Dealing with Dyslexia

Katie List

Editor’s note: This story is the second in a three-part series about ISU students with disabilities. Friday will focus on Jennifer Slaats, a student in elementary education, who uses a wheelchair. Wednesday was the story of Katie Greiman, a senior in communication studies who is hearing-impaired.

Imagine driving down the highway in a car that constantly pulls to the right.

Other cars pass by, effortlessly cruising in a straight line, while you focus all your attention on simply staying on the road.

You miss the scenery, the lane-changing signals of nearby cars, and, by the end of the journey, you’re too tired to appreciate anything other than rest.

Nancy Suby-Bohn is a senior in civil engineering. She also has dysphonetic dyslexia, a language-based disorder characterized by difficulties in word decoding and phonological processing abilities — essentially, reading. She compares trying to read to the above example of a car pulling to the right.

“You’re so focused [on the mechanics of reading] that you don’t get any of the meaning,” she said. “It’s very tiring, like your body after a workout.”

Dyslexia is a genetic neurobiological disorder, according to the International Dyslexia Association. The brain has difficulty processing visual information, and people with dyslexia may have problems identifying words, remembering what they read, recognizing sounds that make up words and translating printed words into spoken words.

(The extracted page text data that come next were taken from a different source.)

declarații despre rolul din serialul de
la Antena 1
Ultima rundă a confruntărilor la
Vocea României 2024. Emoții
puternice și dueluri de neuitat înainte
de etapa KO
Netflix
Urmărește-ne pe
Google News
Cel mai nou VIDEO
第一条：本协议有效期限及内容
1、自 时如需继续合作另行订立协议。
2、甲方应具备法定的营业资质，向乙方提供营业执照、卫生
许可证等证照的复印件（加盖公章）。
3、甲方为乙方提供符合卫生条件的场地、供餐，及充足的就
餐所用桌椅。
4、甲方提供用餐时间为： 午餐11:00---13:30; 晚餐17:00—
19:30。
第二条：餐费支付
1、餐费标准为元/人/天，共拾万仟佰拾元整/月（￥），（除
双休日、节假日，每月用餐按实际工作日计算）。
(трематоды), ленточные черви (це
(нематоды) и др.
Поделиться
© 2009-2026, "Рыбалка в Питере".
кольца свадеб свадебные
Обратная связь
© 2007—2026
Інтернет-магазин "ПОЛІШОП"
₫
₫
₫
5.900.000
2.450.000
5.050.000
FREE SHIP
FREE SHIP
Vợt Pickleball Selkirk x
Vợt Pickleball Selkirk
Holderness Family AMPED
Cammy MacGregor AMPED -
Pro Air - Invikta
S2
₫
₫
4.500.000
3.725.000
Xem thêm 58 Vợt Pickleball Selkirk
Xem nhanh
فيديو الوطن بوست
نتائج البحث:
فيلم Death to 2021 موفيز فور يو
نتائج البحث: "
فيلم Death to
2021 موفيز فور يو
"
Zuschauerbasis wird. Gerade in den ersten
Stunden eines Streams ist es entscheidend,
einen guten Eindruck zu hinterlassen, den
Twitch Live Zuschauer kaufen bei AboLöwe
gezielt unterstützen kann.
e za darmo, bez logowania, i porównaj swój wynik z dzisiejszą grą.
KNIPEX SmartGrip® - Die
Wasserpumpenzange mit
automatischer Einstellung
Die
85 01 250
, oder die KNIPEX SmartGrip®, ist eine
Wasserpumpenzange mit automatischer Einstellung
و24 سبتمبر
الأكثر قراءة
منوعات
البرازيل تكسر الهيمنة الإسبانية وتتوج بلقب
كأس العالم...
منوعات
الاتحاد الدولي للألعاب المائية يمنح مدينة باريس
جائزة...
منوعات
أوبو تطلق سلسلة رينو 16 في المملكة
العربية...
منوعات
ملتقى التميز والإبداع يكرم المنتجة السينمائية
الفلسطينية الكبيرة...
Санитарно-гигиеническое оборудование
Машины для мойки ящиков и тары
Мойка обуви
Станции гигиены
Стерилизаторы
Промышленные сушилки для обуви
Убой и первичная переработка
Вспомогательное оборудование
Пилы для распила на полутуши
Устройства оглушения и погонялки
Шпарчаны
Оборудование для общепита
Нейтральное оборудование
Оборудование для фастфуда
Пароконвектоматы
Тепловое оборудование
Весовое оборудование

This makes college fairly difficult, to say the least. Textbooks suddenly lose their meaning, word problems are complicated mazes and fast-talking professors make note-taking a nearly impossible task.

Suby-Bohn attended Waldorf College after graduating from high school in Ankeny, but quit after two weeks. She then tried Des Moines Area Community College, but that proved too much for her.

“I was so behind,” she said.

Although she worked hard in high school, she was discouraged by her slow progress.

“I was the top of my class in math and failing in reading,” she said. “The teachers just assumed I was lazy. I always felt like I was behind, like I always had to try a little harder.

“Nobody knew I had a disability.”

Suby-Bohn eventually got married and became a stay-at-home mom in Des Moines, taking some college courses. But after all three of her children were tested for and found to have dysphonetic dyslexia, Suby-Bohn tested for it as well.

“I was 32 years old before I found out I had a learning disability,” she said.

Accommodations

After her diagnosis, Suby-Bohn learned that she could get accommodations in class if she went back to school — such as extra time to take exams, computer programs to help read textbooks and extra time on projects. She came back to Iowa State to become a math teacher, but her problem-solving abilities steered her toward engineering.

“I never imagined doing this, not in a million years,” she said.

But reading still presented a problem.

“When I read a sentence, words will literally vanish on me,” she said. She reads her textbooks with the help of a computer program called Kurzweil.

“You take the book, tear it apart and put it into a computer. Kurzweil is a special scanning and reading program,” said Todd Herriott, coordinator of disability resources. “It reads text into a computerized text and audio file — a book on CD.”

The program can read the text aloud and highlight words as Suby-Bohn reads along. There are about 60 students at Iowa State who get books on tape in some form, Herriott said, either from readers or national library. All students, however, must buy their own books.

“It’s not like books on tape that you buy in the store,” Herriott said. “Most students don’t listen to organic chemistry in the car. Also, hearing it spoken is much slower than reading it.”

Suby-Bohn said she couldn’t understand the texts without the program. “The computer has been my wheelchair,” she said.

But you can’t just walk into the disabilities office and ask for books on tape or extra time on tests. Official documentation of a learning disability is necessary, which includes a recent IQ score and psychoeducational testing on a range of subjects such as reading, vocabulary, math, memory and picture descriptions.

The disability resource center needs proof that the student is scoring at least one standard deviation below expected, and testing costs range from $800 to $1800.

“A person with a learning disorder is someone with average or above-average intelligence who, for whatever reason, is performing below a level expected of them based on IQ,” Herriott said.

After the testing, the student meets with Herriott to discuss previous academic experiences and their present situation. Herriott proposes accommodations, such as extended testing time or having tests read to the student. He then submits a note to the professor, detailing the accommodations a student needs. The student’s disability, however, is never revealed.

“The vast majority of professors here at Iowa State really want to help and provide services,” Herriott said.

Suby-Bohn said her experience at Iowa State has been “wonderful,” and that without the accommodations, she “couldn’t do what’s she’s doing now.”

Balancing three kids, a husband, a house in Des Moines and twelve credits of engineering classes isn’t easy. Financial aid dictates that Suby-Bohn must take twelve credits to be a full-time student, disability or no. While she realizes the rules, she wishes that she could be a full-time student with nine.

“Twelve credits is too much,” she said. “There’s still at least one night a week I don’t sleep because I’m doing homework.”